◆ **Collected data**
────
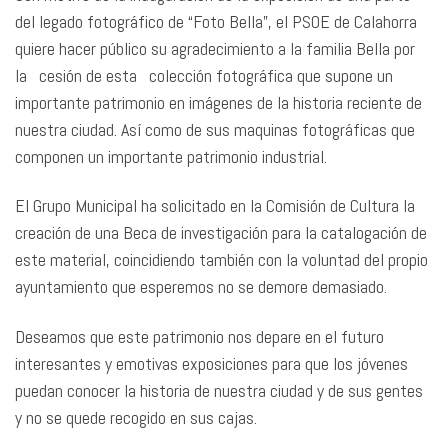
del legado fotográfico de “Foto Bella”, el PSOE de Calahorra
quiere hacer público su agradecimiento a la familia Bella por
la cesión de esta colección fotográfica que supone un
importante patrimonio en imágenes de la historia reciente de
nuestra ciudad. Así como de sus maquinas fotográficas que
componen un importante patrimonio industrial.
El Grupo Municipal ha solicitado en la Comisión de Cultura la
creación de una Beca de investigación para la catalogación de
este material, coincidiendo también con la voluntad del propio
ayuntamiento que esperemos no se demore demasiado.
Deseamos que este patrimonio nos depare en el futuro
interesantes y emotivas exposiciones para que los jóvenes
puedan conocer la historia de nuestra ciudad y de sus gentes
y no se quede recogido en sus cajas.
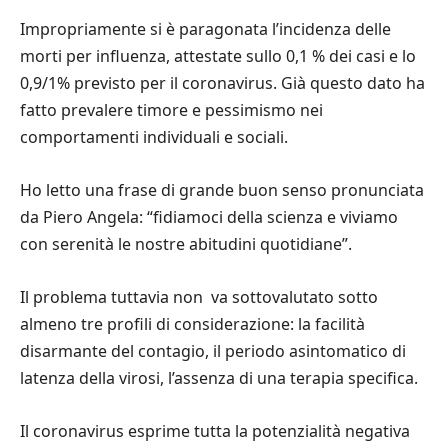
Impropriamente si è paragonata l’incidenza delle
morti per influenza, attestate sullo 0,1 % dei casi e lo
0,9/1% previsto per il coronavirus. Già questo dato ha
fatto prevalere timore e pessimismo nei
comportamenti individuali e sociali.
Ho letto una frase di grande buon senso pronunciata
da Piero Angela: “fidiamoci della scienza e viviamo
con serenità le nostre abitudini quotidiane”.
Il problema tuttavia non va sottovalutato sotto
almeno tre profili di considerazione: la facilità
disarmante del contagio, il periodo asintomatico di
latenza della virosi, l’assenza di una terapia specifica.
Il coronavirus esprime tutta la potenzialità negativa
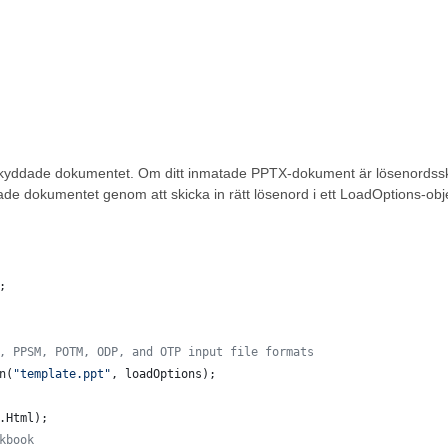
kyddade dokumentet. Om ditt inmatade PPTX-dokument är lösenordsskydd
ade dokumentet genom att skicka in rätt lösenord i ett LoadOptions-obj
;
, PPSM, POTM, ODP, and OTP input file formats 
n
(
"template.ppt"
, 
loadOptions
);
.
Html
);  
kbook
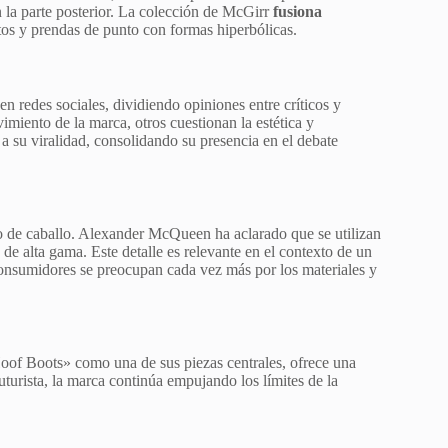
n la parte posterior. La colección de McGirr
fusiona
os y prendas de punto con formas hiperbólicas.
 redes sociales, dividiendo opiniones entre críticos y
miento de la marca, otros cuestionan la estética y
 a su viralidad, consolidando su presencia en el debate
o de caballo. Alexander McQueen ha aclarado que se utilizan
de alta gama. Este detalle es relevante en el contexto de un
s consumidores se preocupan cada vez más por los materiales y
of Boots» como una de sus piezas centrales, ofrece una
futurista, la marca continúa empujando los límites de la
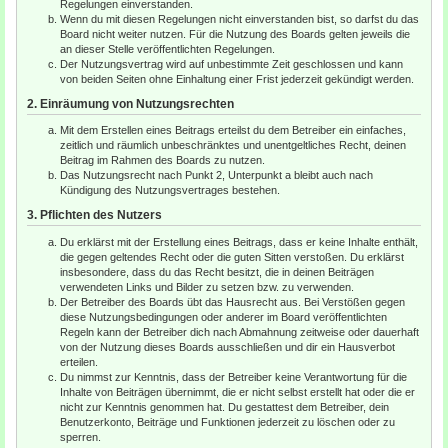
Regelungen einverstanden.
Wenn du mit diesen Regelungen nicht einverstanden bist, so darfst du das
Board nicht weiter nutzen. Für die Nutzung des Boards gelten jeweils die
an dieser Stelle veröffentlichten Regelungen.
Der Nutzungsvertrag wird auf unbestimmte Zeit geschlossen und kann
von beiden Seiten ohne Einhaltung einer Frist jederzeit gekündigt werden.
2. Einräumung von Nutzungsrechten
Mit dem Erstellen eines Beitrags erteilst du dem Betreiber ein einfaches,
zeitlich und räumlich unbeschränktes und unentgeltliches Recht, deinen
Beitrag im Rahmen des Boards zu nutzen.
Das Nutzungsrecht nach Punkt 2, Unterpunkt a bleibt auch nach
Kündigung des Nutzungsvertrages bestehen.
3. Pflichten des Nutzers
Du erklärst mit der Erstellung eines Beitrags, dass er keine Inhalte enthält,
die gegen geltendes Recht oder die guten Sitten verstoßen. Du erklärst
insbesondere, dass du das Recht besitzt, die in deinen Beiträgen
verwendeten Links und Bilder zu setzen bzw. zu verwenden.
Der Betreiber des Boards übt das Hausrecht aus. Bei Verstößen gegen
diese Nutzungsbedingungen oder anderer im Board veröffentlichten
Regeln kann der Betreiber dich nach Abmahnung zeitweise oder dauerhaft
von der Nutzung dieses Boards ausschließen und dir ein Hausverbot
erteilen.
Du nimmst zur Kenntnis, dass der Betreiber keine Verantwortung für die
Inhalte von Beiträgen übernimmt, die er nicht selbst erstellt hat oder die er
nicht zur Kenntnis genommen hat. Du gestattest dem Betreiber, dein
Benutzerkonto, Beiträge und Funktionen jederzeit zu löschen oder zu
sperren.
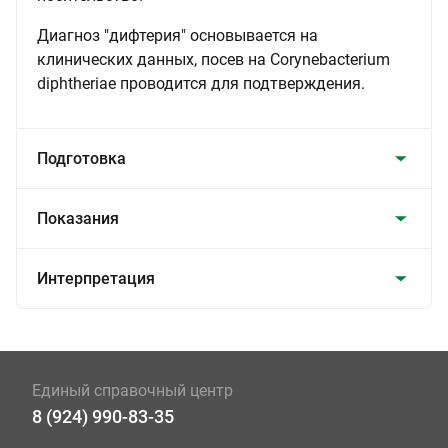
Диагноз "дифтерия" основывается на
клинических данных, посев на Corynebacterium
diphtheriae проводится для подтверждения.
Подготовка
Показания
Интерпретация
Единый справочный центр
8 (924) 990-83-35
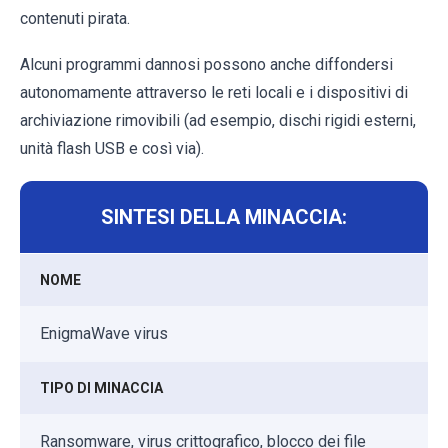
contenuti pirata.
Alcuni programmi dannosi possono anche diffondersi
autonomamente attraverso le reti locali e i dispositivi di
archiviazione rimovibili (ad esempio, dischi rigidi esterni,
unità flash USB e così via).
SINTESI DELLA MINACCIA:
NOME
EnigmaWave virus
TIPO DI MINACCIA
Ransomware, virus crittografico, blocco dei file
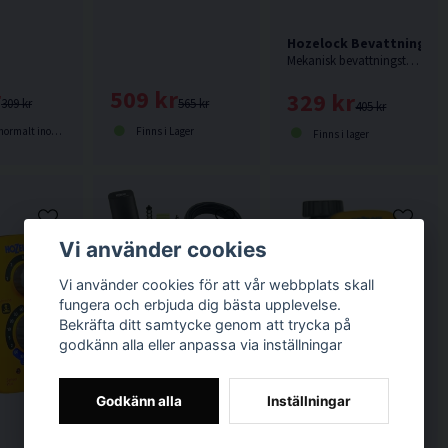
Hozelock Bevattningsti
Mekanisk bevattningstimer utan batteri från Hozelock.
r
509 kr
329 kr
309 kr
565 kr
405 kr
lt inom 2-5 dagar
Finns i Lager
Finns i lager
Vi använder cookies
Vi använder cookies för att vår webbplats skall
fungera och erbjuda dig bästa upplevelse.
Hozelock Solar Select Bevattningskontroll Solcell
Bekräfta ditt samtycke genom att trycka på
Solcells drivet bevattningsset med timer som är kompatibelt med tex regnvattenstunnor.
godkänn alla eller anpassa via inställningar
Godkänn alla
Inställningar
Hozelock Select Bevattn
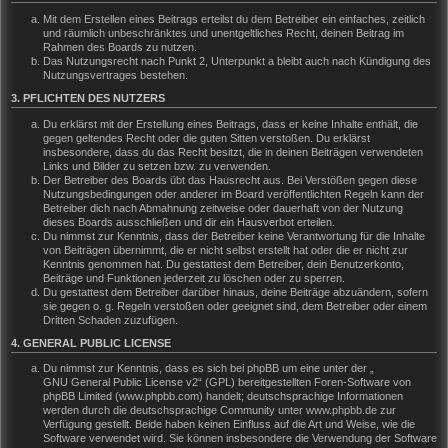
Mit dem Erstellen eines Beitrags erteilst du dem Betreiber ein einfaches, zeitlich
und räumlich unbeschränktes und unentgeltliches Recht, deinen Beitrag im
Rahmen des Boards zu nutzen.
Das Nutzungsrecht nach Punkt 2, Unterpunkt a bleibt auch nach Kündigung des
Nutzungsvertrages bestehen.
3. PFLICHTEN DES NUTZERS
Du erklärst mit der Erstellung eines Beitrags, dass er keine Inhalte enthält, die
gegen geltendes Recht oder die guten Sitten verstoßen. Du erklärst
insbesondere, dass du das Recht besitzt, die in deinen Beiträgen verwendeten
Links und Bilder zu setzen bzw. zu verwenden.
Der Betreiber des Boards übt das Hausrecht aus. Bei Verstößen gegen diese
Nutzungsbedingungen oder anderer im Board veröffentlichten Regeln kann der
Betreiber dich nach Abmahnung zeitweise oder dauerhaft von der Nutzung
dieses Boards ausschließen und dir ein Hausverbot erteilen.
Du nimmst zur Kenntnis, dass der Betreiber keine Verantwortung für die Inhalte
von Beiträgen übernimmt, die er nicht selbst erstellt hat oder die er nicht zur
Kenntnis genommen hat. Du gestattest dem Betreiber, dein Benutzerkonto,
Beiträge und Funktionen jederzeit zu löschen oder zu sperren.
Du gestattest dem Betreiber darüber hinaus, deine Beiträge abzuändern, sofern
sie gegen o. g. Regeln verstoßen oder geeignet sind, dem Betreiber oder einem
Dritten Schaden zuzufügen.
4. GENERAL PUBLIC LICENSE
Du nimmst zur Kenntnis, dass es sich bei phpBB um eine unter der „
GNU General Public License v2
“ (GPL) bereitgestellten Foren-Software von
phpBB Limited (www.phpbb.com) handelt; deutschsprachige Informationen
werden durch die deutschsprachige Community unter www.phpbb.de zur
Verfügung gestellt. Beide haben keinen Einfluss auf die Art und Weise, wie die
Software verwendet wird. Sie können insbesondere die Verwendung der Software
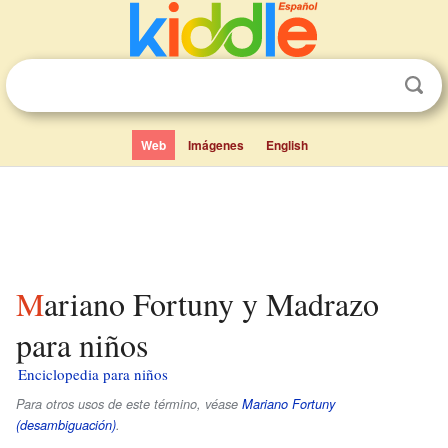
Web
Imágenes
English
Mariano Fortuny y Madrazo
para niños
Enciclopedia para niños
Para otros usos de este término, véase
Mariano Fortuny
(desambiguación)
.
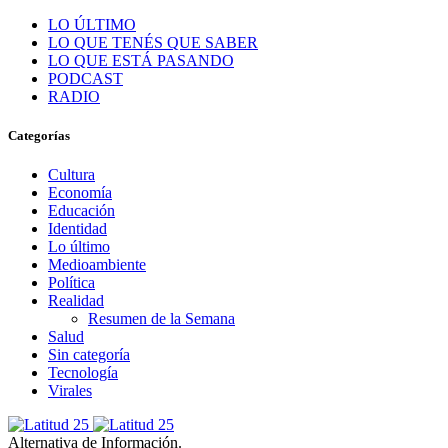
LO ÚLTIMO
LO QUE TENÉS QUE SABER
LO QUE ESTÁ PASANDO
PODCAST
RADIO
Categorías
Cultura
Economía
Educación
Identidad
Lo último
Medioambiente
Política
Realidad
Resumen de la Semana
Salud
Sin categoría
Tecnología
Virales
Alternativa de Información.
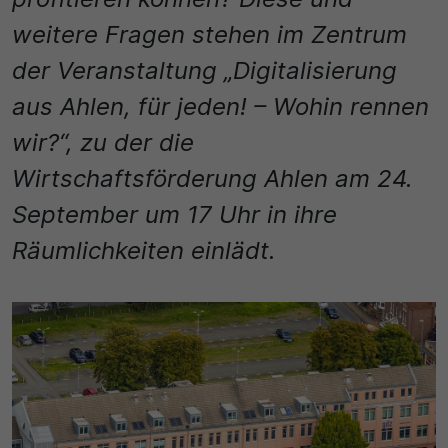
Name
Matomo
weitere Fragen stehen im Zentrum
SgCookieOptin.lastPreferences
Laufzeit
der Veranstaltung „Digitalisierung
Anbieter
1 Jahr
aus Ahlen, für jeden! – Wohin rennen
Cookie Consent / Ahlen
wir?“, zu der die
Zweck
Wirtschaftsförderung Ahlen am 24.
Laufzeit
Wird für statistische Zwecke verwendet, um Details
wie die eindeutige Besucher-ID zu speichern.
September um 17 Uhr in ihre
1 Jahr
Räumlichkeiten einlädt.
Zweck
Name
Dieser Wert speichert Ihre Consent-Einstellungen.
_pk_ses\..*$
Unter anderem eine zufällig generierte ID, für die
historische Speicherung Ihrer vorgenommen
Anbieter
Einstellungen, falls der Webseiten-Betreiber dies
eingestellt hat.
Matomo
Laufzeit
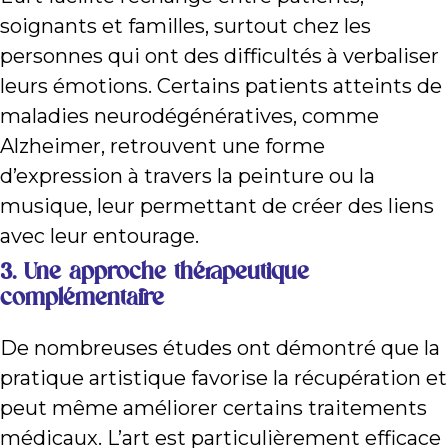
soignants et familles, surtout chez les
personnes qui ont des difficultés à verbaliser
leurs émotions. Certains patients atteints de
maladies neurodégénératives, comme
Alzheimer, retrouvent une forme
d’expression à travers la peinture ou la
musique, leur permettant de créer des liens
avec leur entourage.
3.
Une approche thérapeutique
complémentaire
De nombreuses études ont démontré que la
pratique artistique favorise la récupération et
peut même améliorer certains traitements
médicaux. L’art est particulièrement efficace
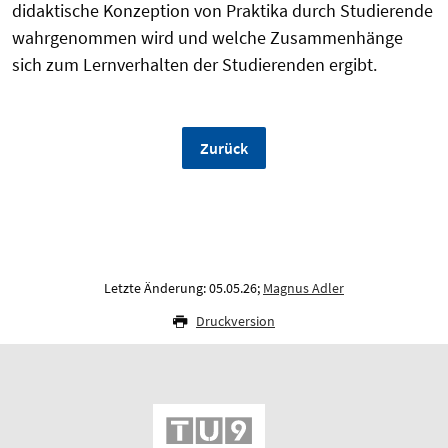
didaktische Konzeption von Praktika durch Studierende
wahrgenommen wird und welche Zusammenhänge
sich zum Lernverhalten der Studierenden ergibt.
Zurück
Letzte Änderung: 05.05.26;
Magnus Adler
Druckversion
────
◆ **WHAT TO PRODUCE**
Sift the data above for lines with "alla", then copy each one.

◆ **RESULT**
godkänn alla eller anpassa via inställningar
Godkänn alla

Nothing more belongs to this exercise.